■ DOCUMENT TEXT:
Faster derangements?

Chunks of derangements

Since I've already written library link code generating permutations, generating derangements requires just few tweaks:

/* derangements.c */
#include "WolframLibrary.h"

DLLEXPORT mint WolframLibrary_getVersion() {
    return WolframLibraryVersion;
}
DLLEXPORT int WolframLibrary_initialize(WolframLibraryData libData) {
    return LIBRARY_NO_ERROR;
}
DLLEXPORT void WolframLibrary_uninitialize(WolframLibraryData libData) {}

DLLEXPORT int nextDerangementsChunk(
        WolframLibraryData libData, mint Argc, MArgument *Args, MArgument Res
) {
    /* Values tensor: list of integers in original order. */
    MTensor valuesT = MArgument_getMTensor(Args[0]);
    /* Actual data of values tensor. */
    mint* values = libData->MTensor_getIntegerData(valuesT);
    /* Number of elements in list. */
    mint n = libData->MTensor_getDimensions(valuesT)[0];

    /* Ordered values tensor: list of integers in non-increasing order. */
    MTensor orderedValuesT = MArgument_getMTensor(Args[1]);
    /* Actual data of ordered values tensor. */
    mint* orderedValues = libData->MTensor_getIntegerData(orderedValuesT);

    /* `stateT` tensor: `{next1, next2, ..., head, ref}`. */
    MTensor stateT = MArgument_getMTensor(Args[2]);
    /*
     * First `n` elements of `next` array contain indices of next nodes
     * in emulated linked list. Other elements of `stateT` tensor are used
     * only through direct pointers.
     */
    mint* next = libData->MTensor_getIntegerData(stateT);
    /* Pointer to index of head node. */
    mint* head = next + n;
    /* Pointer to index of reference node. */
    mint* ref = head + 1;

    /* Number of permutations in returned chunk. */
    mint chunkSize = MArgument_getInteger(Args[3]);
    /* Dimensions of returned `chunk` tensor. */
    mint chunkDims[2] = {chunkSize, n};
    /* 2 dimentional tensor with chunk of permutations to be returned. */
    MTensor chunkT;
    libData->MTensor_new(MType_Integer, 2, chunkDims, &chunkT);
    /* Actual data of the chunk tensor. */
    mint* chunk = libData->MTensor_getIntegerData(chunkT);

    mint i;
    for (i = 0; i < chunkSize; i++) {
        /*
         * Based on:
         * Aaron Williams. 2009. Loopless generation of multiset permutations
         * using a constant number of variables by prefix shifts.

Stored data
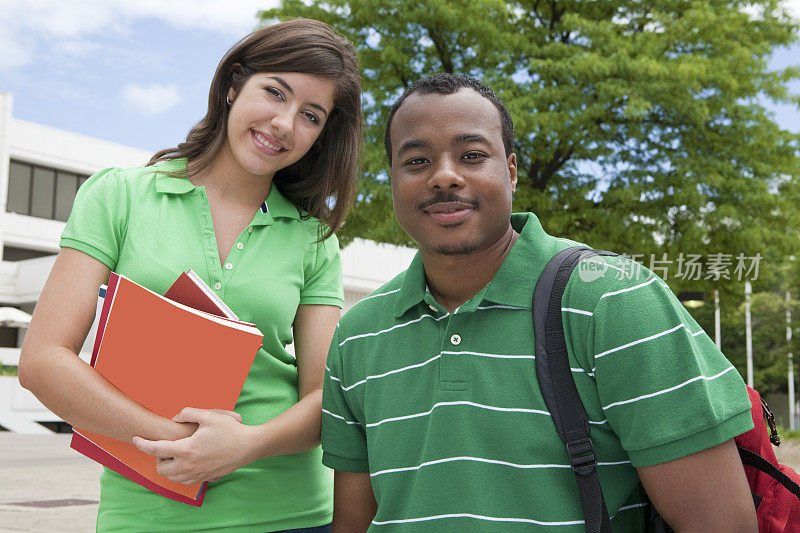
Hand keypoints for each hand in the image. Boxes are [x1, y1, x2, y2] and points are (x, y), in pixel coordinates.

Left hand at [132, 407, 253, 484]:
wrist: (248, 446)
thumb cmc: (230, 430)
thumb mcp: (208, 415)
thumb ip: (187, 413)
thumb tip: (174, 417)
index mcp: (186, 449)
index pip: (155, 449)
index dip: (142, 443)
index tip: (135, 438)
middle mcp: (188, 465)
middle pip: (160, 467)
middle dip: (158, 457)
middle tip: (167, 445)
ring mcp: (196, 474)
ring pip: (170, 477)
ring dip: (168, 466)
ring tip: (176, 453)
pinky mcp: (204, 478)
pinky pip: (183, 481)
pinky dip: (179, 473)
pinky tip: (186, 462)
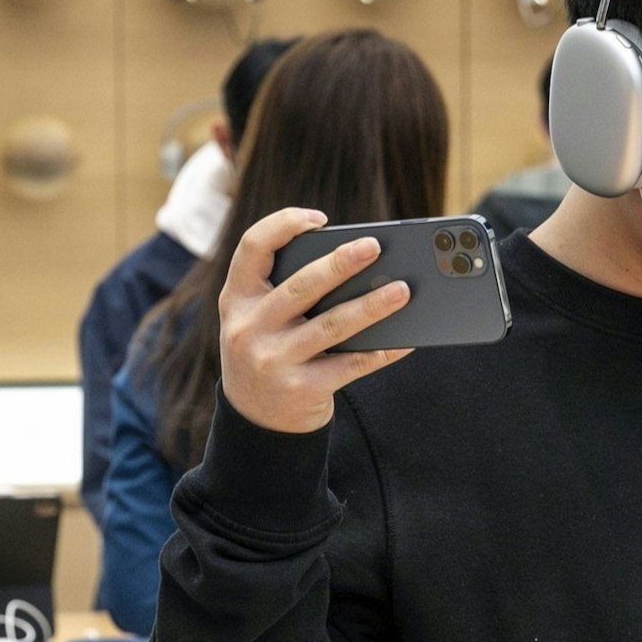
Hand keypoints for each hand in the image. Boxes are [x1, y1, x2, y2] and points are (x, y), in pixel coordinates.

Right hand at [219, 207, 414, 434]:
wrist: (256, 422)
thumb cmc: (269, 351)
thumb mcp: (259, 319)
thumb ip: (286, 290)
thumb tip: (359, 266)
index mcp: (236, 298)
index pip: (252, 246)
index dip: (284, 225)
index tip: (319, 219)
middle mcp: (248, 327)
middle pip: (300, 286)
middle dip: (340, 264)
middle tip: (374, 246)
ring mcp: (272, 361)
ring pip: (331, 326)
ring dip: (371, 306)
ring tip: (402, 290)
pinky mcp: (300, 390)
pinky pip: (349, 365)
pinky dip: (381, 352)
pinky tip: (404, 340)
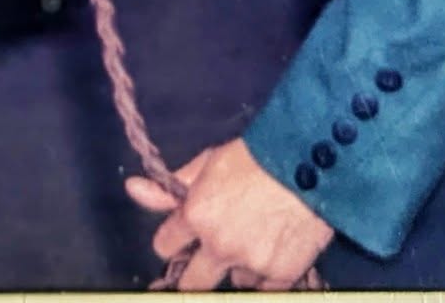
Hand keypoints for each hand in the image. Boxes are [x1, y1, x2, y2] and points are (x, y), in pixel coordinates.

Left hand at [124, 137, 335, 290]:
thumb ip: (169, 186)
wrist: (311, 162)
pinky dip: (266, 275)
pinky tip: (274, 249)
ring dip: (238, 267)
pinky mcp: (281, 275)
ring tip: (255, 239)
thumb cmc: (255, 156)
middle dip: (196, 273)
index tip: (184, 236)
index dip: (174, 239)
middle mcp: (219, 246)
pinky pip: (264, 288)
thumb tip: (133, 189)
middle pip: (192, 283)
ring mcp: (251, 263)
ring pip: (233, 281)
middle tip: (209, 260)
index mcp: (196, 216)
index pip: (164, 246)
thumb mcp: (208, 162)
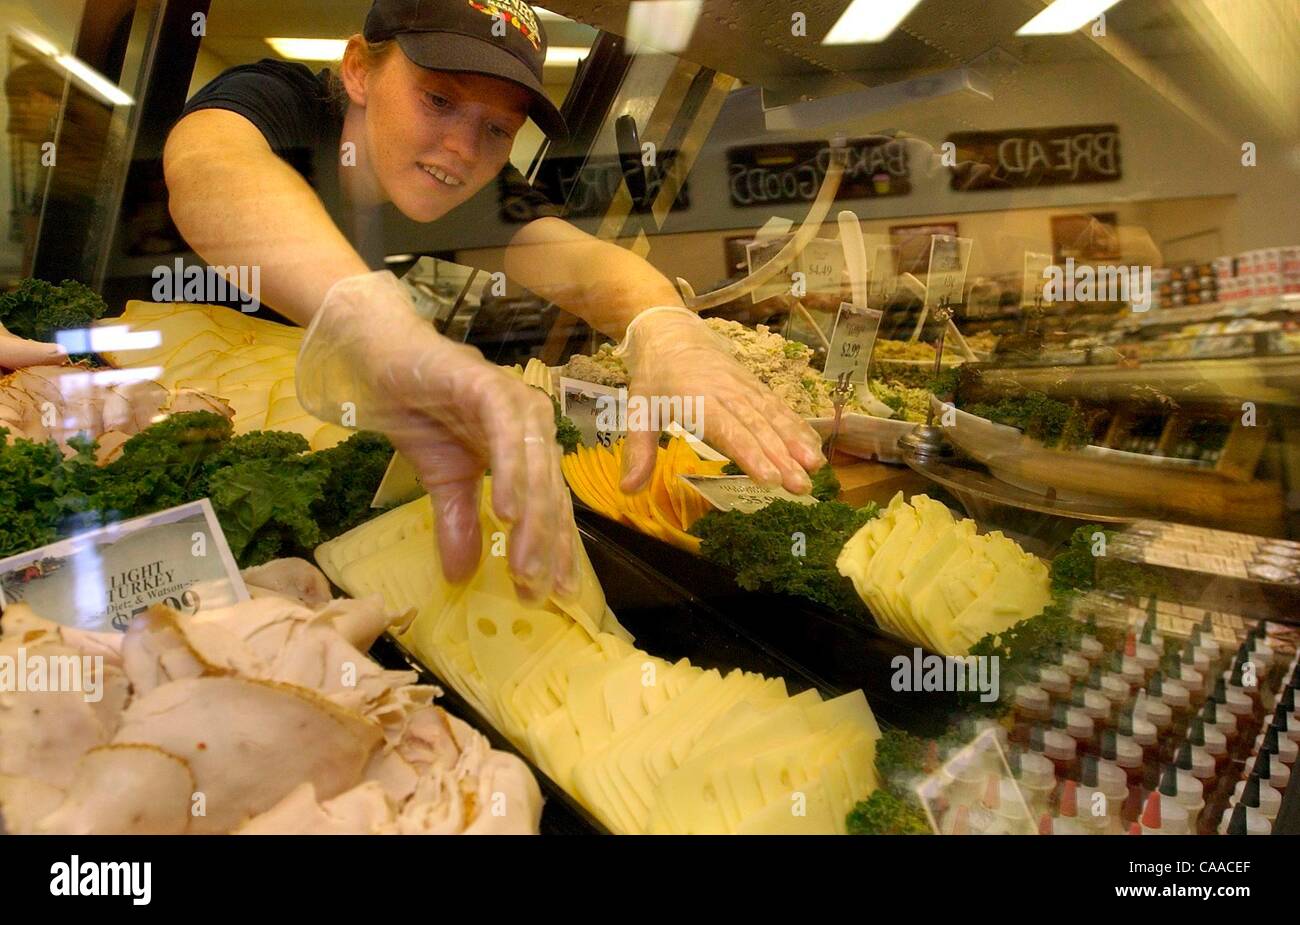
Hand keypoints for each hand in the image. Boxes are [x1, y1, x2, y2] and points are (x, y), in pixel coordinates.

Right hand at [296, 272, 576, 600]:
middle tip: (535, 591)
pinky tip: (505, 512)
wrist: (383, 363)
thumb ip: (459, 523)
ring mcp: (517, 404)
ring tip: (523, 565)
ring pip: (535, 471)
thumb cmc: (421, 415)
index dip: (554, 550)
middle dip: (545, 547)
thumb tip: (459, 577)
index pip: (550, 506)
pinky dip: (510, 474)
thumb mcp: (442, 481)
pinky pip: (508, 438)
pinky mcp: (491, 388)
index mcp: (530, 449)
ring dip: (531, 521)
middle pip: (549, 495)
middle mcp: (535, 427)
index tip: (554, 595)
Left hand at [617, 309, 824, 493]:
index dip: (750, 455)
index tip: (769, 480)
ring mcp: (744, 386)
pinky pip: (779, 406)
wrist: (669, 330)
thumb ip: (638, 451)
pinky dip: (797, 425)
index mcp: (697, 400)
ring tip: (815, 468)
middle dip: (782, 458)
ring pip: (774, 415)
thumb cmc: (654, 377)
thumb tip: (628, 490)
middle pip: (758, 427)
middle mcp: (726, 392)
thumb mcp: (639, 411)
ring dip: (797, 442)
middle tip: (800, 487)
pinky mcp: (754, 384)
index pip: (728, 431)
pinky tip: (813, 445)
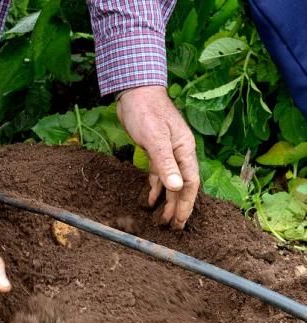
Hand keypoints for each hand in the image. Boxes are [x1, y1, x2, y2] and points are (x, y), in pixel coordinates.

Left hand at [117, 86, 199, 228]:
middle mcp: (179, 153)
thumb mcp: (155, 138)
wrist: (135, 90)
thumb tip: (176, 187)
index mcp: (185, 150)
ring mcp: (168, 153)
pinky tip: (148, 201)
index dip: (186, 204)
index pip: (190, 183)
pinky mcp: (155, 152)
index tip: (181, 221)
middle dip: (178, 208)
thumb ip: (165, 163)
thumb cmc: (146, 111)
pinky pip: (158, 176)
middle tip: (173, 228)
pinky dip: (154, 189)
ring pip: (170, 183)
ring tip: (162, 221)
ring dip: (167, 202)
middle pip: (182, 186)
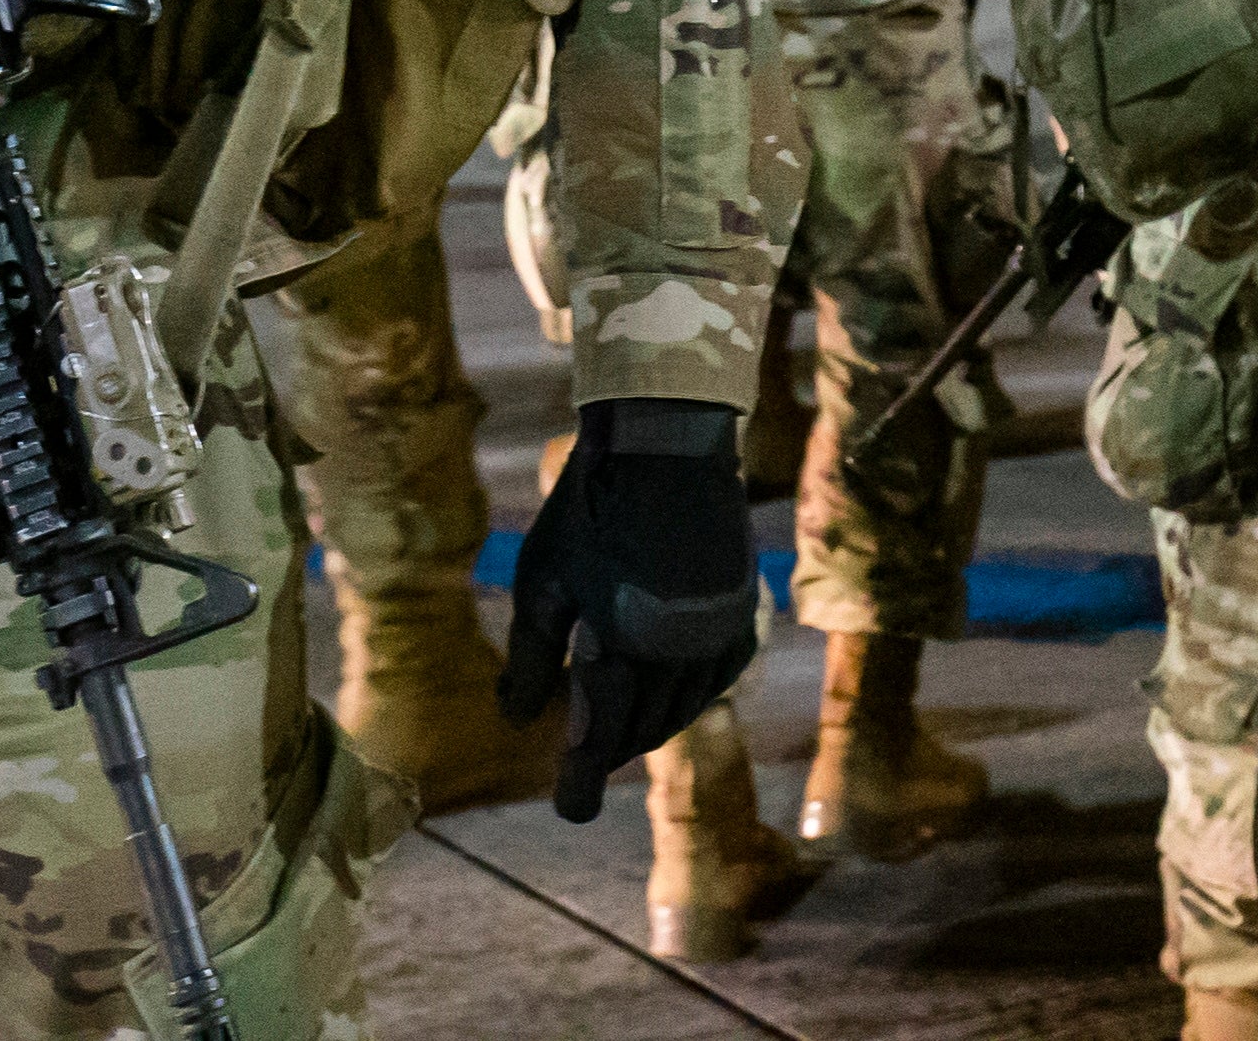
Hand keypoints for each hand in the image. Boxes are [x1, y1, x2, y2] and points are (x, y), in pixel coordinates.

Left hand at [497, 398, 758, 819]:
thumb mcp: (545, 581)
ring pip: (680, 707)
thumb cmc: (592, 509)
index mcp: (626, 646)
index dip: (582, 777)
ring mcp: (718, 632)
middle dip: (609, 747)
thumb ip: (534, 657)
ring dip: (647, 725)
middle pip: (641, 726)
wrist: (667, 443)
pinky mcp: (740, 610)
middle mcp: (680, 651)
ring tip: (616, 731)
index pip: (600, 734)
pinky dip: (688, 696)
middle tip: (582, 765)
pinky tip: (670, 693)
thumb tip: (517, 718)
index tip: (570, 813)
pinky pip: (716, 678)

■ TASKS TO COMPLETE:
(a) Answer these questions about the derangements post, marking each answer (i), (ii) or (iii) to match:
(i) In what order are the integers in the ordered values tensor?
(ii) What do the first `n` elements of the `next` array contain?
(iii) In what year was the Aaron Williams paper cited in the loop published?
(b) Carry on the derangements post from the point where it stops.

■ RESULTS OF THE TASKS:
(a)
(i) Non-increasing order.
(ii) Indices of next nodes in the emulated linked list.
(iii) 2009.

(b)
         * http://webhome.csc.uvic.ca/~haron/CoolMulti.pdf
         */
        mint afterRef = next[*ref];
        mint localRef;
        if (next[afterRef] < n && orderedValues[*ref] >= orderedValues[next[afterRef]]) {
            localRef = afterRef;
        } else {
            localRef = *ref;
        }
        mint newHead = next[localRef];

        next[localRef] = next[newHead];
        next[newHead] = *head;

        if (orderedValues[newHead] < orderedValues[*head]) {
            *ref = newHead;
        }
        *head = newHead;

        /* Populate i-th permutation in chunk. */
        mint j, index;
        for (j = 0, index = *head; j < n; j++) {
            if (orderedValues[index] == values[j]) {
                /*
                 * This is not a derangement. Decrement index so that i-th place
                 * will be populated with next permutation.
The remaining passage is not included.